Okay you guys, I’m pretty proud of this craft. My son wanted to be an alligator for Halloween, so naturally I turned to Pinterest for ideas. The one I liked best was featured in this blog … written entirely in a foreign language (of course!). But I thought the pictures gave me enough to go on.
So I did a lot of problem solving, and it ended pretty much happily ever after. And best of all, it cost me less than $20!
Here is how I went about it:
- Low-heat glue gun and glue
- quilting needle and green thread
- A plastic jug or cardboard box that snugly fits the head of whomever will wear the costume
- Some scrap cardboard
- Packaging Tape or Duct Tape
- 2 Styrofoam craft balls 1.5 inches in diameter
- Approximately* 1 yard of light green felt
- Approximately 1 yard of medium green felt
- Approximately 1 yard of dark green felt
- Some batting
- Scraps of white felt
- White yarn
- Mod Podge
- Scrap pieces of green tissue paper
- A black sharpie
*the amount of yardage you need depends on the width of the bolt and the size of the person who you’re making the costume for.

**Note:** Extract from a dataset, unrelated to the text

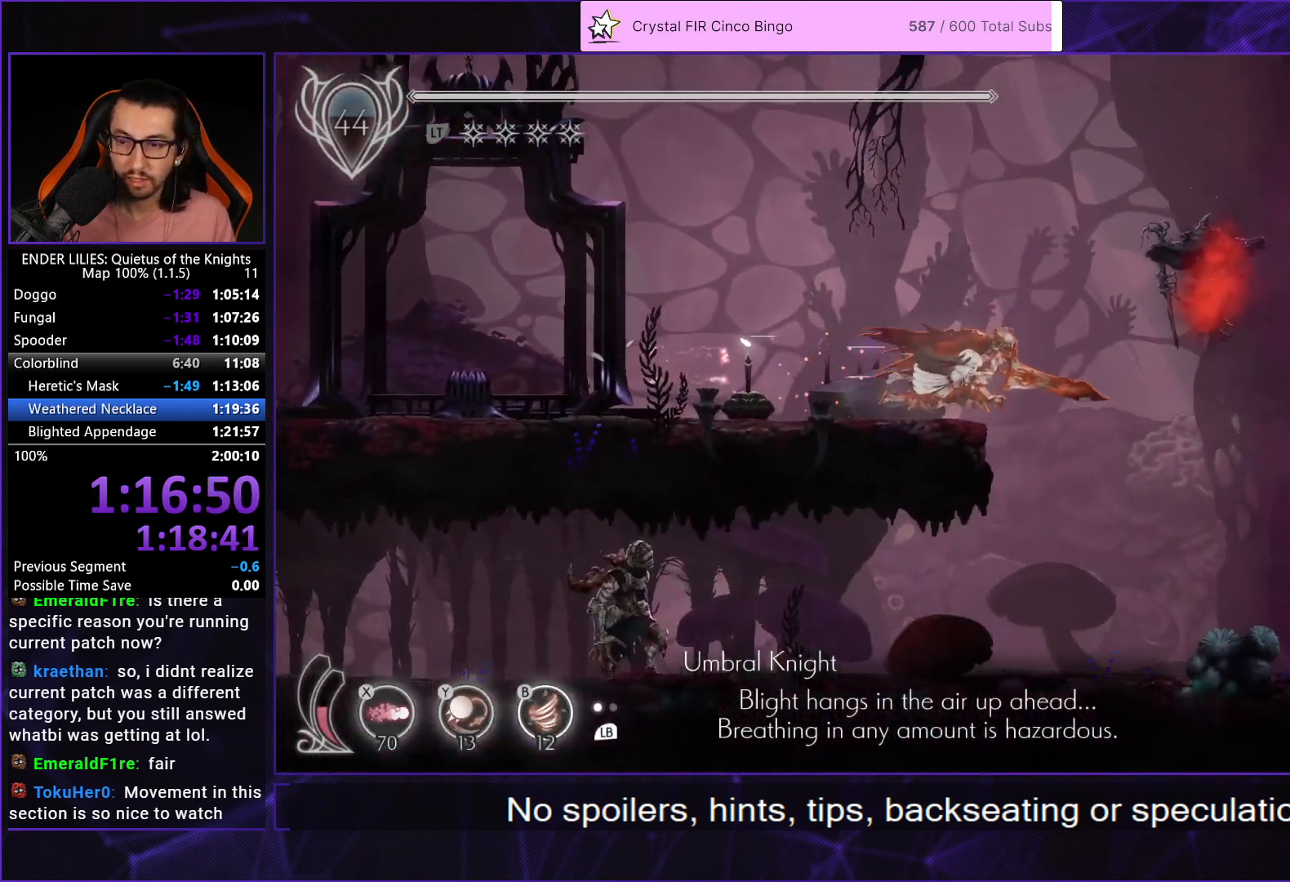
{"buttons": ["R1", "DPAD_RIGHT"], "left_stick": "center", "right_stick": "center", "events": [[67, "right_stick", "center"]]}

You may want to do some math here.
First I made the head. It seemed like the most difficult part, and if the project was going to fail, I wanted to know right off. I made the structure for the head out of a plastic, 1 galleon apple juice jug and a random piece of cardboard pulled out of our recycling bin. I picked the apple juice jug because after I washed it and cut it, it fit snugly on my son’s head. The base of it was rectangular instead of being square, like a milk jug. I cut one of the short sides about 5 inches up from the base and the other short side I cut 3 inches up from the base. Then I cut a slanted line along both long sides in order to connect the two uneven cuts on the short sides.
Then I cut the cardboard piece into the shape below (along the solid line). The longest part of the cardboard was about 13 inches and the widest part of the cardboard was about 4 inches wider than the apple jug base. Then I scored the cardboard along the two dotted lines. You’ll want to score the exterior-side of the cardboard in order for it to bend properly. As you can see in the picture above, the score is visible. That’s okay because the entire head will be wrapped in fabric.
I attached the jug base and the cardboard with packaging tape, as you can see in the image above. Next I wrapped the whole thing in green fabric. I used a stretchy, synthetic fabric that I found on sale, but the whole thing can be done in felt. I covered the snout in one piece of fabric, hot-gluing it in place on the bottom/interior of the snout.
I covered the scull in a separate piece of fabric, stretching and gluing it in place along the long sides of the scull first, and then folding it over the short front and back of the scull like a present.
Once the whole thing was covered there was a messy seam in the front at the junction between the snout and the scull, but I planned to cover that up with felt, so no big deal.
I made the eyeballs from 2 styrofoam craft balls. I banged them on the counter top in order to create a flat area on the back that would glue more easily. Then I cut out circular scraps of green tissue paper and mod podged them to the balls. Once they dried I hot glued them in place on the upper sides of the scull.
The decoration of the snout and the eyes was the most “artistic” the part of the project. By that I mean I relied less on measurements and a lot more on trial and error. I used big scraps of paper, like newspaper, to make a pattern. That helped me estimate how long to make the piece of felt decorating the snout, for example, since I wanted it to roll up and down, tacked to the snout at intervals with hot glue. I feel like the end result was pretty simple, but also expressive. I’m happy with it.
To finish the head piece I glued some batting inside the scull because my son said the apple jug bottom was digging into his head uncomfortably.